Navajo Sandstone (Lower to Mid Jurassic)

Approximately 190 to 136 million years ago in the Jurassic the Colorado Plateau area’s climate increasingly became arid until 150,000 square miles (388,000 km²) of western North America became a huge desert, not unlike the modern Sahara. For perhaps 10 million years sometime around 175 million years ago sand dunes  accumulated, reaching their greatest thickness in the Zion Canyon area; about 2,200 feet (670 m) at the Temple of Sinawava in Zion Canyon.

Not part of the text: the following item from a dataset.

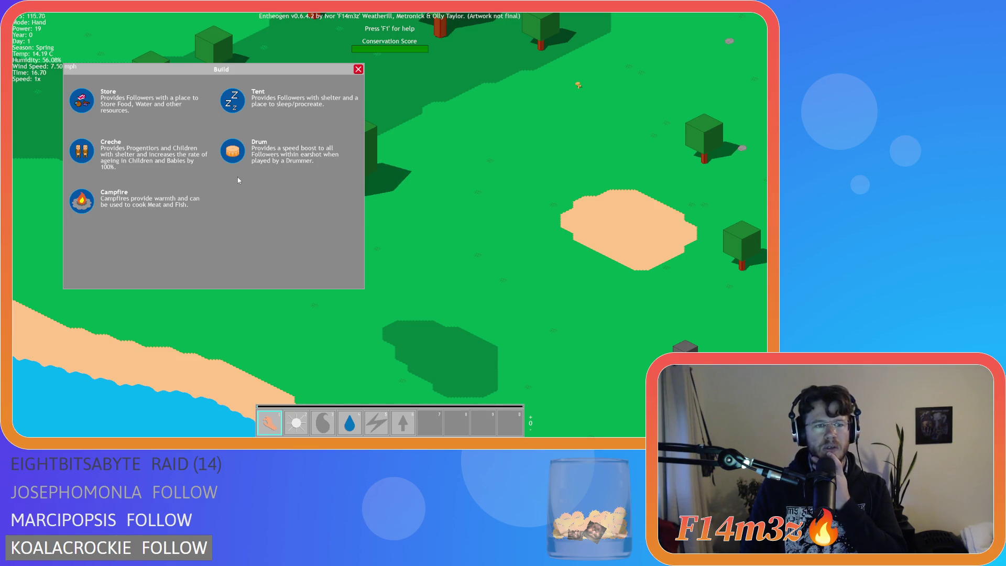
key(a)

Most of the sand, made of 98% translucent, rounded-grain quartz, was transported from coastal sand dunes to the west, in what is now central Nevada. Today the Navajo Sandstone is a geographically widespread, pale tan to red cliff and monolith former with very obvious sand dune cross-bedding patterns . Typically the lower part of this remarkably homogeneous formation is reddish from iron oxide that percolated from the overlaying iron-rich Temple Cap formation while the upper part of the formation is a pale tan to nearly white color. The other component of the Navajo’s weak cement matrix is calcium carbonate, but the resulting sandstone is friable (crumbles easily) and very porous. Cross-bedding is especially evident in the eastern part of the park where Jurassic wind directions changed often. The crosshatched appearance of Checkerboard Mesa is a good example .

Springs, such as Weeping Rock, form in canyon walls made of the porous Navajo Sandstone when water hits and is channeled by the underlying non-porous Kayenta Formation. The principal aquifer in the region is contained in Navajo Sandstone. Navajo is the most prominent formation exposed in Zion Canyon with the highest exposures being West Temple and Checkerboard Mesa. The monoliths in the sides of Zion Canyon are among the tallest sandstone cliffs in the world.

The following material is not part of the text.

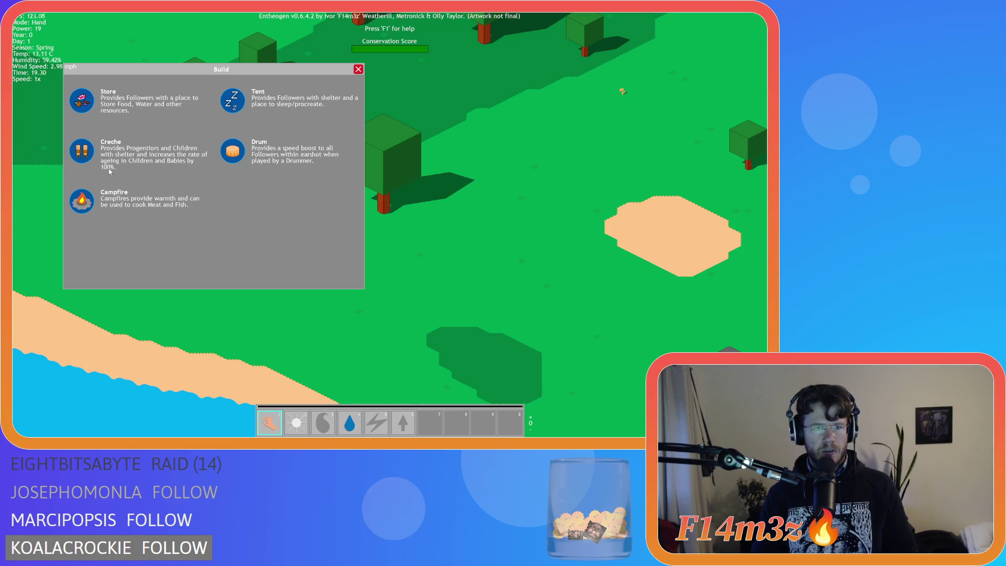
key(Escape)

Temple Cap formations (Middle Jurassic)

Desert conditions returned briefly, creating the White Throne member, but encroaching seas again beveled the coastline, forming a regional unconformity. Thin beds of clay and silt mark the end of this formation. The most prominent outcrops of this formation make up the capstone of West Temple in Zion Canyon. Rain dissolves some of the iron oxide and thus streaks Zion’s cliffs red (the red streak seen on the Altar of Sacrifice is a famous example). Temple Cap iron oxide is also the source of the red-orange color of much the lower half of the Navajo Formation

Erosion and Canyon Formation

All erosion types took advantage of preexisting weaknesses in the rock such as rock type, amount of lithification, and the presence of cracks or joints in the rock. Basalt flows concentrated in valleys but subsequent erosion removed sedimentary rock that once stood at higher elevations. The resulting inverted relief consists of ridges capped by basalt which are separated by adjacent drainages.

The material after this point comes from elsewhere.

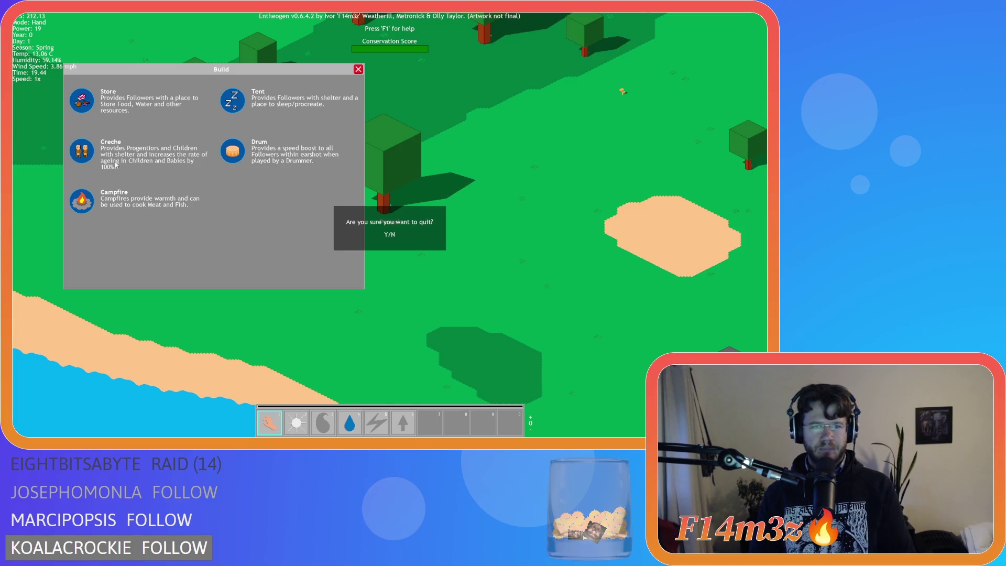
key(y)
click(274, 253)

In all about 6,000 feet (1,800 m) of sediment were removed from atop the youngest exposed formation in the park (the Late Cretaceous-aged Dakota Sandstone). The Virgin River carved out 1,300 feet (400 m) of sediment in about 1 million years. This is a very high rate of downcutting, about the same rate as occurred in Grand Canyon during its most rapid period of erosion. About 1 million years ago, Zion Canyon was only about half as deep as it is today in the vicinity of Zion Lodge.Assuming that erosion was fairly constant over the past 2 million years, then the upper half of Zion Canyon was carved between about 1 and 2 million years ago and only the upper half of the Great White Throne was exposed 1 million years ago and The Narrows were yet to form.

Downcutting and canyon widening continue today as the process of erosion continues to try to reduce the topography to sea level. In 1998 a flash flood temporarily increased the Virgin River’s flow rate from 200 to 4,500 ft³/s (6 to 125 m³/s). Geologists estimate that the Virgin River can cut another thousand feet (300 m) before it loses the ability to transport sediment to the Colorado River to the south. However, additional uplift will probably increase this figure.